▶ **Exercise requirements**: When copying the entries below, leave out every picture and keep the rest exact.

▶ **Dataset items**:
━━━━━━━━
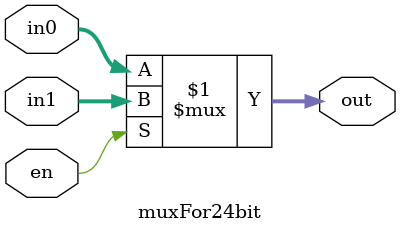
<source format=v>
module muxFor24bit(in0, in1, en, out);

	input[23: 0] in0;
	input[23: 0] in1;
	input en;
	output [23: 0] out;
	assign out = en ? in1: in0;
endmodule

</source>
━━━━━━━━
▶ **Answer below**:
<source format=v>
module muxFor24bit(in0, in1, en, out);

	input[23: 0] in0;
	input[23: 0] in1;
	input en;
	output [23: 0] out;
	assign out = en ? in1: in0;
endmodule

</source>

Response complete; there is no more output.